Presbyter Ordination

Hi All,
I met with a Lutheran (LCMS) Pastor friend of mine today, and we discussed a variety of things. It was an excellent time and I really appreciate good dialogue!

One thing I am struggling with, is the Lutheran view of ordination. I understand the Catholic objections to this, and I don’t want to start a debate about it. All I am asking is if a Lutheran LCMS could explain a bit to me.

Basically, does your denomination believe in Presbyter Apostolic Succession? In other words, can you trace a succession of Pastors back to the Apostles? Do you believe that only one who has been ordained can administer valid sacraments, or is it possible for a lay person to consecrate the Eucharist?

- [REQUIREMENT] Reproduce the post on Lutheran ordination from "Presbyter Ordination" to "consecrate the Eucharist?". You won't need the data after this post.

- [DATA SHOWN]
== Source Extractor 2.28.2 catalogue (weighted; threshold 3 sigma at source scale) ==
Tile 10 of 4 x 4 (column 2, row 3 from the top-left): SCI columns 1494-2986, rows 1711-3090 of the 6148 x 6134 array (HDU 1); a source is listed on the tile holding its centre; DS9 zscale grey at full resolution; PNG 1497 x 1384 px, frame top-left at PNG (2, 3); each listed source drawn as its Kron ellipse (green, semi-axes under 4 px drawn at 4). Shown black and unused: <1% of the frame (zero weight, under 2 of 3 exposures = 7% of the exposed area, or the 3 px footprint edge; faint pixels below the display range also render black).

- [SOLUTION TO THE EXERCISE]
Presbyter Ordination

Hi All,
I met with a Lutheran (LCMS) Pastor friend of mine today, and we discussed a variety of things. It was an excellent time and I really appreciate good dialogue!

One thing I am struggling with, is the Lutheran view of ordination. I understand the Catholic objections to this, and I don’t want to start a debate about it. All I am asking is if a Lutheran LCMS could explain a bit to me.

Basically, does your denomination believe in Presbyter Apostolic Succession? In other words, can you trace a succession of Pastors back to the Apostles? Do you believe that only one who has been ordained can administer valid sacraments, or is it possible for a lay person to consecrate the Eucharist?